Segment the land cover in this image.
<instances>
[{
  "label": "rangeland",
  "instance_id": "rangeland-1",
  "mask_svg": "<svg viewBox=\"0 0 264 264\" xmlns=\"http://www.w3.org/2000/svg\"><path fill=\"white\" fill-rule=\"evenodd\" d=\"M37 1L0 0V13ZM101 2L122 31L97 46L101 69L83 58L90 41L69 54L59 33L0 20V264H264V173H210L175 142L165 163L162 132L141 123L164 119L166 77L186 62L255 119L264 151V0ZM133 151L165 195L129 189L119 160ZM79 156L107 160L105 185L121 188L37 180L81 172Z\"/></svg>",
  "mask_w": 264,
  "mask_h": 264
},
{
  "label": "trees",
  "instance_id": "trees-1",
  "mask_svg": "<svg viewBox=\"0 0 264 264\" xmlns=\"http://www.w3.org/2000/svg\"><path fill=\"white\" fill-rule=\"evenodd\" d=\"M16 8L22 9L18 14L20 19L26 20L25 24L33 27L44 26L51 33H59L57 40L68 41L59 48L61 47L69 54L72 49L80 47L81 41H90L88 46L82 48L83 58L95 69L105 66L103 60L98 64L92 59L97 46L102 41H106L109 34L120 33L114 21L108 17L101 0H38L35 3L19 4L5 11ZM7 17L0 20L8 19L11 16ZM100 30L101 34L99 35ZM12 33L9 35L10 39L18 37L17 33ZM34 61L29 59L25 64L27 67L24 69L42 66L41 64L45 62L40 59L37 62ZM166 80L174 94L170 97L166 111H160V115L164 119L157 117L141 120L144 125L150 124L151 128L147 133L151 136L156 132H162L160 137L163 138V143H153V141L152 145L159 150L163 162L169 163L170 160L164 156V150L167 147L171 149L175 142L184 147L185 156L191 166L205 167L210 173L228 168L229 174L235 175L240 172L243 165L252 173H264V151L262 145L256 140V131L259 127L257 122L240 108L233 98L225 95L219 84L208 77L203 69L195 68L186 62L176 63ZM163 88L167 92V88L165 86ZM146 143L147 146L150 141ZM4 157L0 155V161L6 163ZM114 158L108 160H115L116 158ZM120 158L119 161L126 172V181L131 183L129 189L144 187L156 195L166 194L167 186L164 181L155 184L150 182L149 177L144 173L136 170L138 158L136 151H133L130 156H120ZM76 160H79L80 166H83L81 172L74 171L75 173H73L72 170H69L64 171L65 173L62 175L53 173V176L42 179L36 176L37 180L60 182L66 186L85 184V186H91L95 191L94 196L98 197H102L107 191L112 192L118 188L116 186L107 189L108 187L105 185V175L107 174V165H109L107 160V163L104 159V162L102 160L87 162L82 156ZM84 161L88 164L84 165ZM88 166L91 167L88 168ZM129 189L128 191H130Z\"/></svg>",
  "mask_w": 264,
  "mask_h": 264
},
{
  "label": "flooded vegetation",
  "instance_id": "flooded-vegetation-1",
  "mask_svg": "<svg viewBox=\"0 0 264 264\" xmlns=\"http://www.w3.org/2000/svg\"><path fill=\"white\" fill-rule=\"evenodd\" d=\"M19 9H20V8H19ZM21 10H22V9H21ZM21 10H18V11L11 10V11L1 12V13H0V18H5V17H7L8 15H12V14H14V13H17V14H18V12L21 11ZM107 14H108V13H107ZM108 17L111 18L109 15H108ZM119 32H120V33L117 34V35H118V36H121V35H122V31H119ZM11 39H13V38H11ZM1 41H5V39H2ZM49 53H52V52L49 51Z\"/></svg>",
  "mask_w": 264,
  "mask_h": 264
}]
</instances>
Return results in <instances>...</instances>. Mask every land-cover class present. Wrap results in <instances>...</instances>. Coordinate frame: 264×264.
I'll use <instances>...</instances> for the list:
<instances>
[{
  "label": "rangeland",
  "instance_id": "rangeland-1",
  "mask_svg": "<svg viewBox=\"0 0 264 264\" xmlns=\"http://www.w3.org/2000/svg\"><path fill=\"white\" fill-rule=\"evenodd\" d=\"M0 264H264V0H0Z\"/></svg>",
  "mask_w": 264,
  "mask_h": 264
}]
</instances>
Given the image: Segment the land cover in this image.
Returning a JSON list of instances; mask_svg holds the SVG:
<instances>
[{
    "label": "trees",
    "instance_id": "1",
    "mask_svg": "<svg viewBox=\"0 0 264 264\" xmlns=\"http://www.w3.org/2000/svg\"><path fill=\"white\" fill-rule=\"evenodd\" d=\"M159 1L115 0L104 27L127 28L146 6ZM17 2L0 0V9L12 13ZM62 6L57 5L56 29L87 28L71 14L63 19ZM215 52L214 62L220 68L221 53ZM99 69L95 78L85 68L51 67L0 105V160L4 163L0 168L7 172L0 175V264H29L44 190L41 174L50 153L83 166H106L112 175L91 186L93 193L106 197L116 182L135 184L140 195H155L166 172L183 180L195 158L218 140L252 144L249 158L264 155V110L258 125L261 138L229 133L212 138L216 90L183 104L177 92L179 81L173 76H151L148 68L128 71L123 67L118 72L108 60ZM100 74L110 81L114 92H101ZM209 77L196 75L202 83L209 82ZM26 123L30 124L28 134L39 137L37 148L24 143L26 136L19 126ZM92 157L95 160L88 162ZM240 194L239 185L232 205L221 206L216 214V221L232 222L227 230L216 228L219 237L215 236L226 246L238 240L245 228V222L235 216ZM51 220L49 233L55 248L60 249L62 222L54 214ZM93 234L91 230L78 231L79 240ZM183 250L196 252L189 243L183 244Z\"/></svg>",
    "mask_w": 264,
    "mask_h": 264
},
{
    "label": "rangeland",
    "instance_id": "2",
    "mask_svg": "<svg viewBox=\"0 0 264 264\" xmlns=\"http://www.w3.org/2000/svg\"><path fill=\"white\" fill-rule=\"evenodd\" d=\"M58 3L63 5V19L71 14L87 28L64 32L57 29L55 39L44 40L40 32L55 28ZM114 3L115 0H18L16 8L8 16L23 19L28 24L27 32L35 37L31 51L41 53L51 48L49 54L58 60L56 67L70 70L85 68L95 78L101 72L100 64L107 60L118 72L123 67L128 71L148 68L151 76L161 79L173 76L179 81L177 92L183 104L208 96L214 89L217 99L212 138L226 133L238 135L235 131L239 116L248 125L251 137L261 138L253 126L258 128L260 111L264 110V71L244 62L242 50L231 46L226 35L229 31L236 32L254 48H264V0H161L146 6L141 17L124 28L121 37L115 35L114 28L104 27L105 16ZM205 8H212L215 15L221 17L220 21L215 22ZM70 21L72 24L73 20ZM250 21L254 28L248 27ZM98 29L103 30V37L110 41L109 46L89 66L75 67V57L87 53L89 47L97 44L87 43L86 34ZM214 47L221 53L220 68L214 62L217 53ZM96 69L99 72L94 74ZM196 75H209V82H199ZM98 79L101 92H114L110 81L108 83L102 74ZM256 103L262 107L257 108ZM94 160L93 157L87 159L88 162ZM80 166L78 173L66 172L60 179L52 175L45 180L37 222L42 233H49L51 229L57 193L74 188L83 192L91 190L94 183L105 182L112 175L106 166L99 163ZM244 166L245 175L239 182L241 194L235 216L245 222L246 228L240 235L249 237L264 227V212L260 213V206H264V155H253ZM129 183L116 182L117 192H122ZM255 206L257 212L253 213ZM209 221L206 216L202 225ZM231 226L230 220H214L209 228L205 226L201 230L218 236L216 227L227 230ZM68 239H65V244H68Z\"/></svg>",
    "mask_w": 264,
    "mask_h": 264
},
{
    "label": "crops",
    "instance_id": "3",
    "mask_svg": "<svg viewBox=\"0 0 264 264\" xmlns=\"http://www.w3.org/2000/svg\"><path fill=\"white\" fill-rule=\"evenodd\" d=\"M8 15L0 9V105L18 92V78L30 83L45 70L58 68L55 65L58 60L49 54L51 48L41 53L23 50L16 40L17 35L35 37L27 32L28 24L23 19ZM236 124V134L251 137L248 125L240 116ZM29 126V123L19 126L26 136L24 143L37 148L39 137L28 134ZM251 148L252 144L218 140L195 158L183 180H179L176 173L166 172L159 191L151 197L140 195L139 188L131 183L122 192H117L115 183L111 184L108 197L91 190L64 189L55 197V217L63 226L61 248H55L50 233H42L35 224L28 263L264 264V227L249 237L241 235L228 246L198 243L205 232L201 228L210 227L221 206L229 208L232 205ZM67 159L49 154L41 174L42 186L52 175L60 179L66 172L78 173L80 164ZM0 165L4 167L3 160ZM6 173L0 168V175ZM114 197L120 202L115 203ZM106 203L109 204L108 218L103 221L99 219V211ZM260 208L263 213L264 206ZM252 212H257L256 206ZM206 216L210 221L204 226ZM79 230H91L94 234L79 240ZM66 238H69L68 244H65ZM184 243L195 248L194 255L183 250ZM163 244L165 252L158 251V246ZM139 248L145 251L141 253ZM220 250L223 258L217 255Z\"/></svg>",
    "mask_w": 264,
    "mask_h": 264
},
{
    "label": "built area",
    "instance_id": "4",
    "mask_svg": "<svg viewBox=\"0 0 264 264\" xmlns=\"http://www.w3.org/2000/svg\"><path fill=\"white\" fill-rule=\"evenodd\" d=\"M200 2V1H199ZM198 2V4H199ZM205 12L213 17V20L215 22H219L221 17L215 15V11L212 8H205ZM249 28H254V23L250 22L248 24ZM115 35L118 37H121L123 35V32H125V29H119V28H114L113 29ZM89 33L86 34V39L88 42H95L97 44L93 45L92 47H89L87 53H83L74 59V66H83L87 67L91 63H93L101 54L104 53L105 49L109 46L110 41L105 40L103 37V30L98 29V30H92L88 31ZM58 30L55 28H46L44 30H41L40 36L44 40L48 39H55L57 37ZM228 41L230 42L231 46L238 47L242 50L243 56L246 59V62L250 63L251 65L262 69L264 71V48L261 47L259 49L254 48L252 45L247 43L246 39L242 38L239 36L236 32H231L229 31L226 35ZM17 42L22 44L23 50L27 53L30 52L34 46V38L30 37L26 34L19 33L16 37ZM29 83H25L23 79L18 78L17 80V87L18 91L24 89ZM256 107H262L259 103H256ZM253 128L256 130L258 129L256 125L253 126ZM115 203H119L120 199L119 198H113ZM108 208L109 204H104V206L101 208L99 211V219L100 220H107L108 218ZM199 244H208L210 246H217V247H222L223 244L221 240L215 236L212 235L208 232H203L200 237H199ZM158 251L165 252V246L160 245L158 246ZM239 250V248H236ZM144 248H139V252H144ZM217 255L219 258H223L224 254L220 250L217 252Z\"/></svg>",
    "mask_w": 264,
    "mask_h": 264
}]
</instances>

------------------------------

Directions → Pull out each line of the records above that contains the string "list". Case counts.

Task solution →
I'll use <instances>...</instances> for the list:
Returning a JSON list of instances; mask_svg holds the SVG:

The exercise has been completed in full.